For this run of ‘The Greatest Generation’ shows, the band have been playing against an eight-foot tall inflatable devil. It was designed by James Heimer, the illustrator who also did the art for the record and its reissue. On the cover itself, a soldier marches forward with a big, red, drawn devil looming over his shoulder. “I wanted it to be mixed media and I had been buying up old photos in antique stores,” says Campbell. The photos were donated after someone had died, and Campbell gave them a second life in the album booklet. “It was so weird and cool to me, so I bought all of these old family photos of a bygone era that is presented to us as golden. Look at these perfect, prim and proper people,” he says. James Heimer then illustrated the photos with the themes of the record: “Societal pressure, hereditary mental illness, drug addiction and war,” says Campbell. “We gave it to James and said, hey man, here are a bunch of photos. I want bombs and birds and pill bottles and ghosts and devils in it. Go for it. And he delivered. He did a really, really great job.”

THE TITLE

The record’s title captures its themes of bravery, masculinity, and what those things actually mean. Campbell says it’s a tongue in cheek reference to the way his generation–Millennials–were talked about and referenced in the media. “I was seeing these articles that were like, Millennials are ruining X. It all boiled down to this idea that millennials were lazy and entitled. Then a little bit later, it was that Gen Z is soft and weak,” he says. “I wanted to know who gets to define that, by whose standards are we entitled and lazy, who sets the goalposts on soft or weak?” Every night on this tour he has given a speech about the record to cheers and applause from an audience around his age: “I say that there’s nothing soft about empathy, about trying to understand someone else’s lived experience and accepting them for that. There’s nothing weak about not wanting to be caught up in a mass shooting. We grew up with school shooter drills, we grew up in endless war, we grew up in massive terrorist attacks.” 

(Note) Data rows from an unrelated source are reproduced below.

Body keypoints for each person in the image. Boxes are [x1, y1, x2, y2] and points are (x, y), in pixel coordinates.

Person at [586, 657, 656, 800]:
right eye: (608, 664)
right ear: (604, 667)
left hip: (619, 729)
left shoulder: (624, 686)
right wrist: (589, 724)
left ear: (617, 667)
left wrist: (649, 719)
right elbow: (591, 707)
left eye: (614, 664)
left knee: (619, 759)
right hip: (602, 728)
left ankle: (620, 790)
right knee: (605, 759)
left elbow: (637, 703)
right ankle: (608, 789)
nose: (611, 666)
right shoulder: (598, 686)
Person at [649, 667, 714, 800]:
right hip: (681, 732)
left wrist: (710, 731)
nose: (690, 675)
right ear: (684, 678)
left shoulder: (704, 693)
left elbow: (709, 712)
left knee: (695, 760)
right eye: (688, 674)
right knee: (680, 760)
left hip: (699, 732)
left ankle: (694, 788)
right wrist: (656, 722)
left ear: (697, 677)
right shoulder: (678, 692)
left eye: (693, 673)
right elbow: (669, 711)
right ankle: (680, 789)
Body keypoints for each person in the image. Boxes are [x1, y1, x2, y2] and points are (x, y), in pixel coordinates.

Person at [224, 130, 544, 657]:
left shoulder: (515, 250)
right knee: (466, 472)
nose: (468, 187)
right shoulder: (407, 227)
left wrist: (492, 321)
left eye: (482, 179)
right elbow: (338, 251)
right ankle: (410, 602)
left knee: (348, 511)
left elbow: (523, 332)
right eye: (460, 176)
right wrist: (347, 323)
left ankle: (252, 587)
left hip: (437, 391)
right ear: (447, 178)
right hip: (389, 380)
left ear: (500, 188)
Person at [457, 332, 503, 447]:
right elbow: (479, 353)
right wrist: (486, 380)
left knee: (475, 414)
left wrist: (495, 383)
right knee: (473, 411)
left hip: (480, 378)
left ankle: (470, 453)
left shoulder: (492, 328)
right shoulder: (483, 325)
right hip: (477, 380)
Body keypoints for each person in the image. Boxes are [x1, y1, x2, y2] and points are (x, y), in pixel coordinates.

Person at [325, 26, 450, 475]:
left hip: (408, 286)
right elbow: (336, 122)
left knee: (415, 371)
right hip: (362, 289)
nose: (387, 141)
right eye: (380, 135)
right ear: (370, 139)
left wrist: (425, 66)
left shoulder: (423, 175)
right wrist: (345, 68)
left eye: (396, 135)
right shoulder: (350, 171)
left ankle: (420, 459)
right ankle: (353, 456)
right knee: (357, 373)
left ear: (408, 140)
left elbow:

The entire record, and its title, is also a reflection of Campbell’s own anti-war politics and his complex feelings about what makes someone brave. “There was this duelling obsession with war and celebrity that I have always been deeply uncomfortable with. It’s a twisted thing that I’ve never resonated with,” he says, referencing recruitment adverts. “There is a specific person they’re trying to reach, someone who feels they don’t fit in, and it makes me uncomfortable. It felt predatory to me when they were recruiting at Warped Tour,” he says. That suspicion of the idea of a ‘greatest’ generation is woven through the record: “I think that the idea of greatness per generation can only really be defined by that generation. What would be great right now is an equitable future, a just future, a sustainable future. I think that we’re capable of building that, and the generation that follows us is capable of building that and sustaining that. That, to me, is going to be a much more important thing for the survival of humanity than anything else. Maybe we will get to be the greatest.”

THE FUTURE

When we chat with Campbell, he’s in Ottawa, Canada, right in the midst of touring. He’s spent every night for weeks playing ‘The Greatest Generation’ in full, but when it’s over, he has no idea what’s next. “We’re gonna finish this tour,” he says. “We had some plans for next year that as of yesterday had been moved back. So currently, absolutely nothing, which is very weird.” While he does have an upcoming release with his side project, Aaron West, Campbell seems to be struggling to sit with that uncertainty and stillness, at least as far as The Wonder Years goes: “At the moment it’s really open ended for the first time in a really long, long time.” It’s only been a year since the release of their seventh record, ‘The Hum Goes on Forever’maybe he deserves a break.